I adopted the data analysis specific modes of The Explorer vs The Presenter to build empathy for this user experience. In addition to these proto-personas, I leveraged our company wide personas ranging from advanced users who are comfortable with data to users who are less comfortable with data, but use the app regularly to prepare survey results.


User research part I

I started by developing hypothesis around what the user’s expectations might be once they landed into the reporting experience. I created three low fidelity prototypes in Axure that would be used in a first round of user testing to provide feedback for customer preference around reports.

Design Studio workshops

Next I led a series of workshops, based on the Design Studio method of diverge/converge, to get ideas that would inform a mid fidelity design. A notable result was an interaction pattern that would allow the user to drill down into a chart for a more focused experience with the data.

Workshop on presenting data

Motion study of a focus interaction (credit goes to Motion Designer, Michael Dulin)


User research part II

Next I designed a mid fidelity prototype using Sketch and InVision as a ‘Hero Flow’ that walked us through the user journey from entry points into the reporting experience, creating the report, publishing the report, and receiving a shared report.

My User Research partner, Nick Inchausti, set up a moderated, remote user test with the goal to understand user expectations for creating reports, adding data to a report, customizing a report, accessing a shared report and the naming of the experience.

Shown here is a flow diagram from which the Hero Flow was based.


Designing for V1

The results of user research informed my next iteration on the design. I set out to strategize my approach to designing for all aspects of the reporting experience and interaction. This became the structure of my design specifications. This included, but was not limited to:

  • Top level flows for entering, exiting and editing a report
  • Grid behavior with motion animation within the report creator
  • Adaptive charts within a responsive grid
  • A drill down interaction model with motion animation (based on our builder design principles)
  • Report creation ‘micro’ interactions with toolbars (scaling functionality across multiple versions )

Shown below are some design artifacts:

Dashboard builder that is pre-populated with new card affordance

Creating a text card in the dashboard builder

Motion studies of grid behavior (credit goes to Motion Designer, Michael Dulin)

Scaling ‘micro’ UI studies

Final toolbar pattern designs (credit goes to Visual Designer, Jonathan Howell)

Option to publish a report

Published dashboard ready to share


We continued to leverage usability testing to ensure that our initial release of this new reporting experience was something we could be proud of. We see adoption steadily increasing by observing the number of dashboards published each week. Next we’ll focus on how we can impact the business by optimizing the dashboard collaborator experience.

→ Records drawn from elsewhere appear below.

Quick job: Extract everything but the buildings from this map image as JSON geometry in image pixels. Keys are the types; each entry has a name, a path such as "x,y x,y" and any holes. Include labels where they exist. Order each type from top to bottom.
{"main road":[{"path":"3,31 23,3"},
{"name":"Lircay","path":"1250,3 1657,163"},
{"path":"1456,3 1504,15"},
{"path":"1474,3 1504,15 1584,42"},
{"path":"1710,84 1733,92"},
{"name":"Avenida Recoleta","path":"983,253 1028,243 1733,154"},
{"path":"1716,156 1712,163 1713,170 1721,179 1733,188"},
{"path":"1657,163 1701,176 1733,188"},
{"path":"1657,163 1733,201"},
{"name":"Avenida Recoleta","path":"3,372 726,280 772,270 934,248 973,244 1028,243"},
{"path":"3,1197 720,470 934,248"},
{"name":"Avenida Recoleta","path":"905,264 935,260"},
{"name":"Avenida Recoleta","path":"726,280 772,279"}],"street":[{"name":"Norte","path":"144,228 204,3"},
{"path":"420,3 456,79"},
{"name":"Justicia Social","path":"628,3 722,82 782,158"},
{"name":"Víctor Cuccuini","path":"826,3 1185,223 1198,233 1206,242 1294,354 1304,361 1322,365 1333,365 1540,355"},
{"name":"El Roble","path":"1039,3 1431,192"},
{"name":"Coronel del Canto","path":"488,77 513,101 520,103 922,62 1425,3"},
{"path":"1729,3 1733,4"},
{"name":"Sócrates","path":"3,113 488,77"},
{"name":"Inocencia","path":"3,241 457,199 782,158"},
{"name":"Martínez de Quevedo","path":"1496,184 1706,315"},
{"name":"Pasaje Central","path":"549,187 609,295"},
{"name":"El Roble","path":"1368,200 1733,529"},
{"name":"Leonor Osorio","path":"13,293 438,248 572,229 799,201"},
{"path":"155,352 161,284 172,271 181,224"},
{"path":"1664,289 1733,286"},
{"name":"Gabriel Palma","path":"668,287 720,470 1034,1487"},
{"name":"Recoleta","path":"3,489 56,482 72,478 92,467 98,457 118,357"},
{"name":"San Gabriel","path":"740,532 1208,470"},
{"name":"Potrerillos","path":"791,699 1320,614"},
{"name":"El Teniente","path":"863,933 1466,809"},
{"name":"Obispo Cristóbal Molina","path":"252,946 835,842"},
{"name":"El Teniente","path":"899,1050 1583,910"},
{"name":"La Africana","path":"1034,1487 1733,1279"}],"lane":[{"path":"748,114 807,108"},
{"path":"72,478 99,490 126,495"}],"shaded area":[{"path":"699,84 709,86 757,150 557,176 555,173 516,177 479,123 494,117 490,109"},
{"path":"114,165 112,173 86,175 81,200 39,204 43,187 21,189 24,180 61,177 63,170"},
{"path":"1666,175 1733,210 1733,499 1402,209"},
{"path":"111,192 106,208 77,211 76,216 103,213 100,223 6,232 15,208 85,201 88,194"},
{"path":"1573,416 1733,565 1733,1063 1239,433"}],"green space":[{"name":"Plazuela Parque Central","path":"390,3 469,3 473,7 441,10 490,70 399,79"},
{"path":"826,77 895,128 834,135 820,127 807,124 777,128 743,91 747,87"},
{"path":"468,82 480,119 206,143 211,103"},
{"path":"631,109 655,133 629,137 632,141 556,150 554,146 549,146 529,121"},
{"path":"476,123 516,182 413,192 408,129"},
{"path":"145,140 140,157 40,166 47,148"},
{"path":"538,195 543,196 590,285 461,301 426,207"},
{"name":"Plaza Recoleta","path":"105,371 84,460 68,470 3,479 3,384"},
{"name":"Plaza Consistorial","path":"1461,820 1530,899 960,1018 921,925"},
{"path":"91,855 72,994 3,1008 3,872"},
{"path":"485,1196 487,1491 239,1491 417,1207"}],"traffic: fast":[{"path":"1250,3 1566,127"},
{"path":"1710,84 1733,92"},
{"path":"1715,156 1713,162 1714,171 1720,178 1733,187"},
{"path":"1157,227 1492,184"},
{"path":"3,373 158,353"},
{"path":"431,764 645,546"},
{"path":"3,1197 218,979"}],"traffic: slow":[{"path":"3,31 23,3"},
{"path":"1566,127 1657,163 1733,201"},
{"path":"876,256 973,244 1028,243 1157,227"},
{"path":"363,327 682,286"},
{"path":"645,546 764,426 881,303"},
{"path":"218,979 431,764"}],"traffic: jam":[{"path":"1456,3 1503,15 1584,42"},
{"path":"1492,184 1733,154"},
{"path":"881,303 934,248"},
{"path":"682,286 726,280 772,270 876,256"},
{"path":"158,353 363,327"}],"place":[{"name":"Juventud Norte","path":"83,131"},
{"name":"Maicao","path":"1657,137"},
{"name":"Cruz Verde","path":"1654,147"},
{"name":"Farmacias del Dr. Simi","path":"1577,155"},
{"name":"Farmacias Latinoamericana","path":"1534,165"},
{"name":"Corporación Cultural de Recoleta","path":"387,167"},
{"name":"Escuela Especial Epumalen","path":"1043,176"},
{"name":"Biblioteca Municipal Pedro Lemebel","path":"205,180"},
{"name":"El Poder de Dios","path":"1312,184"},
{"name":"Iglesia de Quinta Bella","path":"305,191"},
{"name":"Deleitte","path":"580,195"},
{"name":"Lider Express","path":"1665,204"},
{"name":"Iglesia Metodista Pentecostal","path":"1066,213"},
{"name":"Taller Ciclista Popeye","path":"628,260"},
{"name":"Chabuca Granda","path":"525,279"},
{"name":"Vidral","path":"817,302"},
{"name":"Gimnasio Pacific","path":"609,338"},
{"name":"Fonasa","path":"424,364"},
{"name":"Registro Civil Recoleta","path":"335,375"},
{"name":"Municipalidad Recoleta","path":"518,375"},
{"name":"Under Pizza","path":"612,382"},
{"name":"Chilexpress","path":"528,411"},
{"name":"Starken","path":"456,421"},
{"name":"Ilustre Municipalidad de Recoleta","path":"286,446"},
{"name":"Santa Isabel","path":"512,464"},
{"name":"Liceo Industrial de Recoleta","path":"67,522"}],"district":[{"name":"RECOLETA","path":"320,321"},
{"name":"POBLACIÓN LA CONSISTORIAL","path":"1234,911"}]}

To date this has been one of the most fulfilling projects that I have designed for. I have the honor to work with some of the best people I’ve ever worked with. Special thanks goes out to my design team mates who’ve contributed to the success of this project via several peer critiques and workshops. I’m also grateful to my product team and as well as our user researchers who’ve worked tirelessly to help me (in)/validate my design assumptions.